Each record below must come back exactly as written; its pictures must not.
*** Records supplied ***
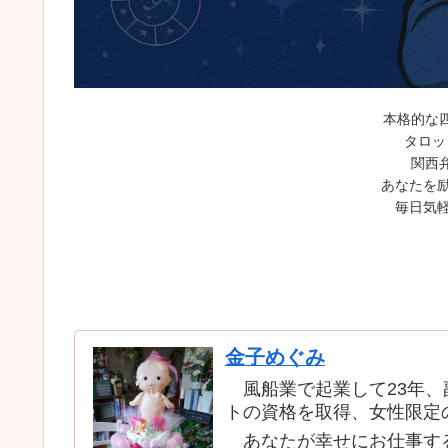
本格的な
タロッ
関西
あなたを励
毎日気軽
金子めぐみ
風船業で起業して23年、
トの資格を取得、女性限定
あなたが幸せにお仕事する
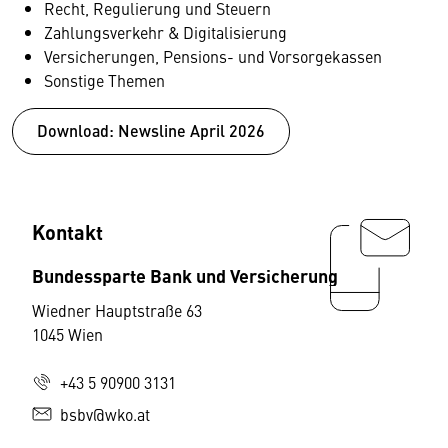
Recht, Regulierung und Steuern
Zahlungsverkehr & Digitalisierung
Versicherungen, Pensions- und Vorsorgekassen
Sonstige Themen
Download: Newsline April 2026
Kontakt
Bundessparte Bank und Versicherung
Wiedner Hauptstraße 63
1045 Wien
+43 5 90900 3131
bsbv@wko.at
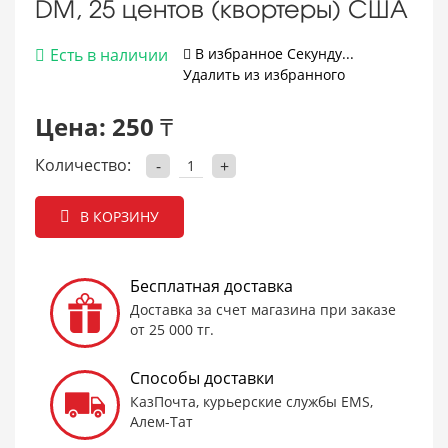
DM, 25 центов (квортеры) США
Есть в наличии
В избранное
Cекунду...
Удалить из избранного
Цена:
250 ₸
Количество:
-
+
В КОРЗИНУ
Бесплатная доставка
Доставка за счет магазина при заказе
от 25 000 тг.
Способы доставки
КазПочта, курьерские службы EMS,
Алем-Тат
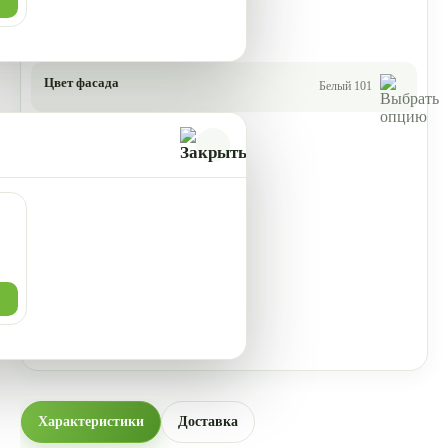
Цвет фасада
Белый 101
Характеристики
Доставка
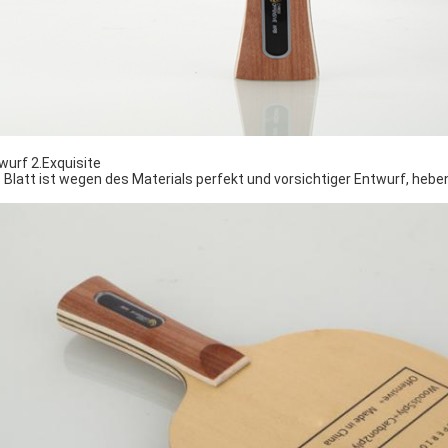
wurf 2.Exquisite
 Blatt ist wegen des Materials perfekt und vorsichtiger Entwurf, heben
*** End of Records supplied ***
Solution to this task:
本格的な
タロッ
関西
あなたを励
毎日気軽
金子めぐみ
風船業で起業して23年、
トの資格を取得、女性限定
あなたが幸せにお仕事する
Recht, Regulierung und Steuern
Zahlungsverkehr & Digitalisierung
Versicherungen, Pensions- und Vorsorgekassen
Sonstige Themen
Download: Newsline April 2026
Kontakt
Bundessparte Bank und Versicherung
Wiedner Hauptstraße 63
1045 Wien
+43 5 90900 3131
bsbv@wko.at
DM, 25 центов (квортеры) США
Есть в наличии
В избранное
Cекунду...
Удалить из избранного
Цена:
250 ₸
Количество:
-
+
В КОРЗИНУ
Бесплатная доставка
Доставка за счет магазина при заказе
от 25 000 тг.
Способы доставки
КазПочта, курьерские службы EMS,
Алем-Тат
Цвет фасада
Белый 101
Характеристики
Доставка
wurf 2.Exquisite
 Blatt ist wegen des Materials perfekt und vorsichtiger Entwurf, heben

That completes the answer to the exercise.